Camilla Rocha, gerente de Compliance da Coin Cloud, afirmou que de maneira geral o texto é bastante positivo no que diz respeito à segurança do investidor e credibilidade das empresas no mercado em geral.

"Essa será a melhor maneira de separar “o joio do trigo” no mercado cripto e garantir as melhores opções de investimento no mercado, será uma maneira de educar o consumidor brasileiro que está aderindo cada vez mais a esse universo".

Brasil sai na frente

Vinicius Feroldi, cofundador e CBDO da M3 Group, disse que o Brasil sai na frente e a tendência é que a regulamentação das criptomoedas seja adotada pela maioria dos países. No entanto, para o especialista, o projeto deveria explorar melhor os benefícios fiscais para mineradoras de energia limpa de criptomoedas.

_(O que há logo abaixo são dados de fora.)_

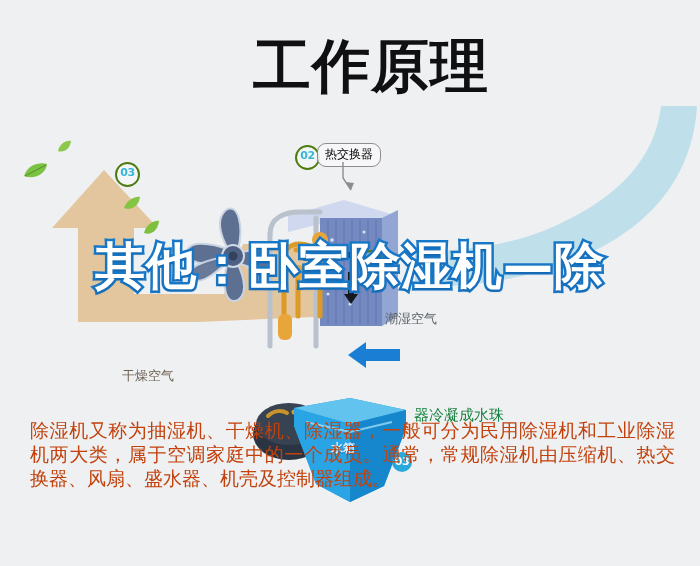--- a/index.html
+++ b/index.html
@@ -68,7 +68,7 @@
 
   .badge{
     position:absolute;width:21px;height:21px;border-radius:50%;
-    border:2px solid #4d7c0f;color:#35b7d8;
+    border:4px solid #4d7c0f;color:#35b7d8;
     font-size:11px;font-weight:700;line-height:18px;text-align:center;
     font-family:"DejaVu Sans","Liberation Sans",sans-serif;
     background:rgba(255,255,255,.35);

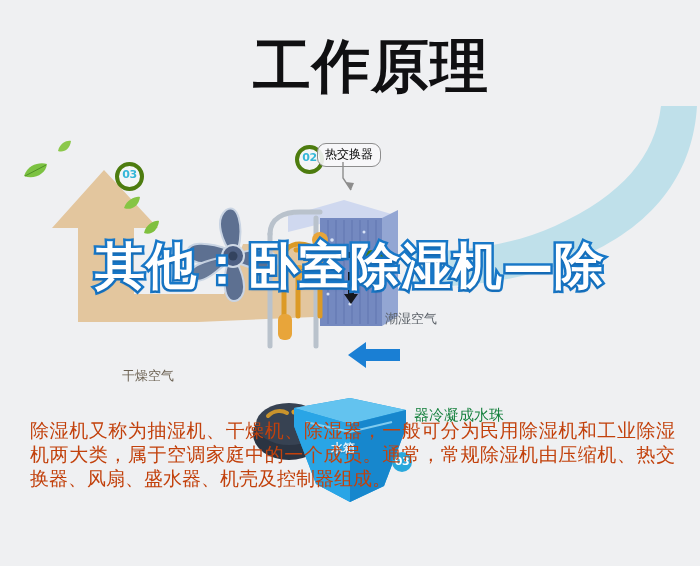--- a/index.html
+++ b/index.html
@@ -61,7 +61,7 @@
     font-family:"DejaVu Sans","Liberation Sans",sans-serif;
     white-space:nowrap;
   }
-  .lbl-dry{left:122px;top:213px;color:#6b6152;font-size:13px;margin-top:44px;}
+  .lbl-dry{left:122px;top:213px;color:#6b6152;font-size:13px;}
   .lbl-humid{left:385px;top:200px;color:#5b6168;font-size:13px;}
   .lbl-tank{left:331px;top:330px;color:#e8f4fb;font-size:12px;font-weight:700;
             text-shadow:0 1px 1px rgba(0,60,110,.45);text-align:center;}

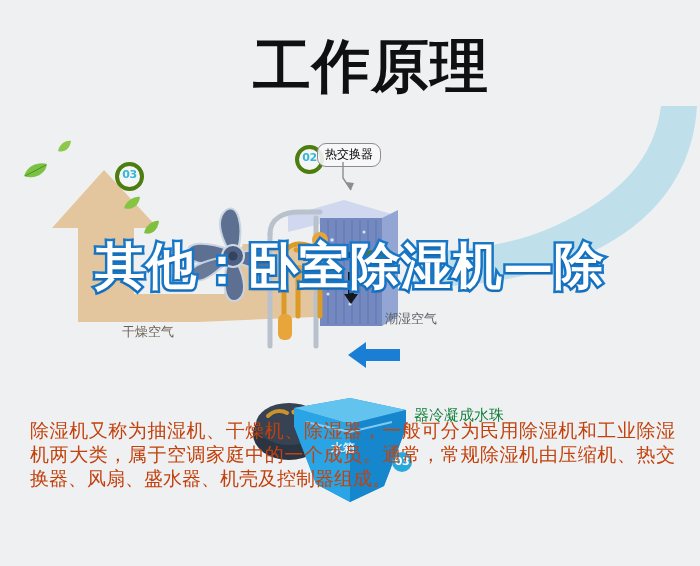--- a/index.html
+++ b/index.html
@@ -96,7 +96,7 @@
     font-family:"DejaVu Sans","Liberation Sans",sans-serif;
     flex:0 0 auto;
   }
-  .step-text{color:#15803d;font-size:15px;
+  .step-text{color:#1d4ed8;font-size:15px;
     font-family:"DejaVu Sans","Liberation Sans",sans-serif;}
   .step-02{left:414px;top:296px;}
   .step-03{left:392px;top:342px;}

“Isso tem um poder de trazer novas tecnologias para o Brasil, explorar o campo do Blockchain e, principalmente, atrair investimentos externos para cá porque é um mercado em dólar, então isso dolariza mais os investimentos no País”, explica.

Outra preocupação para Vinícius é o tempo que esse processo inteiro vai demorar.

“Hoje quem trabalha com a CVM sabe o processo que é, além disso, acredito que vai sobrecarregar um pouco o Banco Central, mesmo ele sendo uma entidade separada do Ministério da Economia agora. Isso pode acabar tornando essas listagens mais lentas, mas em contrapartida vai ter uma maior proteção dos investidores e também um maior filtro e crivo de que são sérios de verdade a ponto de serem autorizados para serem listados nessas grandes corretoras”, pondera Feroldi.

Um ponto de atenção para o especialista é o acesso de pessoas usando VPN, ou seja, mudando o IP, e utilizando corretoras fora do país.

“Não conseguem controlar muito isso e é uma coisa a ser analisada. Quando usam corretoras fora do Brasil podem facilmente mandar moedas que são autorizadas no País para cá e sacar o dinheiro aqui, não vão conseguir ter um controle direto disso. Por isso acredito que a preocupação deveria ser em como esse mercado funciona, como eles podem investir em tecnologia, como eles podem proteger os investidores e se colocar um pouco mais na vanguarda sobre isso”.

Para Feroldi, o Banco Central está muito à frente comparado a outros países do mundo.

“Já vai começar a fazer de testes do CBDC (Central Bank Digital Currency), moeda alternativa, o Real Digital, a partir do ano que vem em Blockchain. O próprio presidente do Banco Central, Roberto de Oliveira Campos Neto, já trouxe alguns posicionamentos muito interessantes sobre criptomoedas. E algo que coloca o Brasil muito na vanguarda também é o nosso ex-ministro da Fazenda, Henrique Meirelles ser um dos conselheiros da Binance. Isso tudo coloca na vantagem pelo menos aqui no Brasil tanto o mercado Bitcoin quanto a Binance para poder se estabelecer como uma corretora autorizada pelo Banco Central e pela CVM. É uma boa jogada da Binance e não se esperava menos da maior corretora do mundo”.